Prinsep continued to write, sometimes under pseudonyms, to put across his political views. In modern parlance, he would probably be called a 'spinner,' so anxious was he to advance his economic and social agenda.

John Prinsep subsequently launched himself on an auspicious political career, as well as purchasing an enormous frescoed mansion at 147 Leadenhall Street, London, which would later become part of the East India Company's offices, as well as Thoby Priory in Essex.

Back in London, Prinsep became one of the founders of the Westminster Life Assurance Society.
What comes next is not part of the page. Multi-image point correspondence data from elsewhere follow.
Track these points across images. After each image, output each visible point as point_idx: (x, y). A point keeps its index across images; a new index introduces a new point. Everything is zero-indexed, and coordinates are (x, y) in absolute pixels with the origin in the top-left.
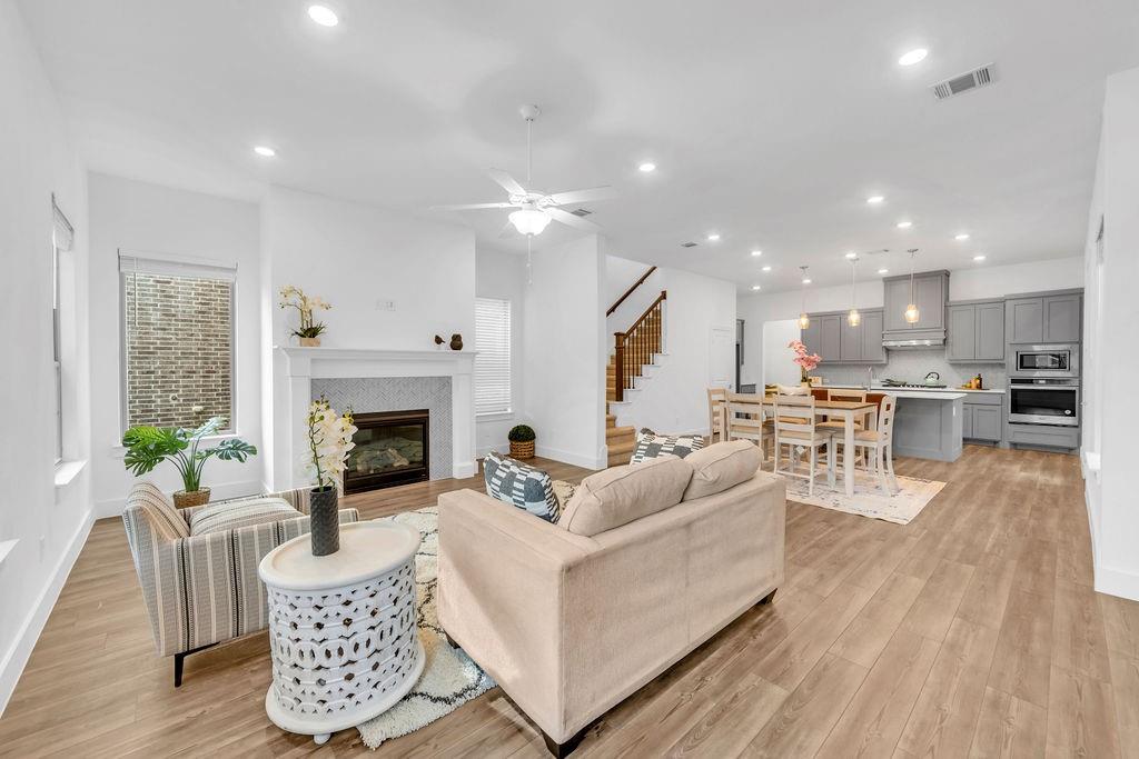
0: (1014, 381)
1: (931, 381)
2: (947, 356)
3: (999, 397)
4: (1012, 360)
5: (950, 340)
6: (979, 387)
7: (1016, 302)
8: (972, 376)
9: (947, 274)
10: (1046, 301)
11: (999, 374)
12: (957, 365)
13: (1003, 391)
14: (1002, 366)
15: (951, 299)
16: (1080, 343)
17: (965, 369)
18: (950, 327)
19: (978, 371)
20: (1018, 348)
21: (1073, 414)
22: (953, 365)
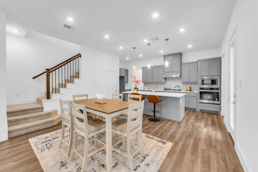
0: (201, 89)
1: (177, 88)
2: (181, 80)
3: (196, 94)
4: (200, 82)
5: (182, 75)
6: (190, 90)
7: (201, 62)
8: (188, 86)
9: (181, 54)
10: (210, 61)
11: (196, 86)
12: (184, 83)
13: (197, 92)
14: (197, 83)
15: (182, 62)
16: (220, 76)
17: (186, 85)
18: (182, 71)
19: (190, 85)
20: (202, 78)
21: (218, 100)
22: (183, 83)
He served as MP for Queenborough, Kent, from 1802-06, as a London alderman from 1804-09, and, following financial reverses, as High Bailiff for Southwark from 1817-24. Prinsep also served as Master of the Worshipful Company of Skinners of London.

Prinsep died in London on 30 November 1830. He was survived by seven sons, most of whom became Anglo-Indian merchants and English businessmen, artists and gentlemen farmers. All seven attained official positions of authority while still in India, including Henry Thoby Prinsep who served as a director of the East India Company. Henry's son Val Prinsep, and John's youngest son Augustus Prinsep were notable artists.

Prinsep and his wife had eight sons and three daughters.

Prinsep Ghat in today's Kolkata is named after James Prinsep, the noted philologist and Indologist who first deciphered the Brahmi script.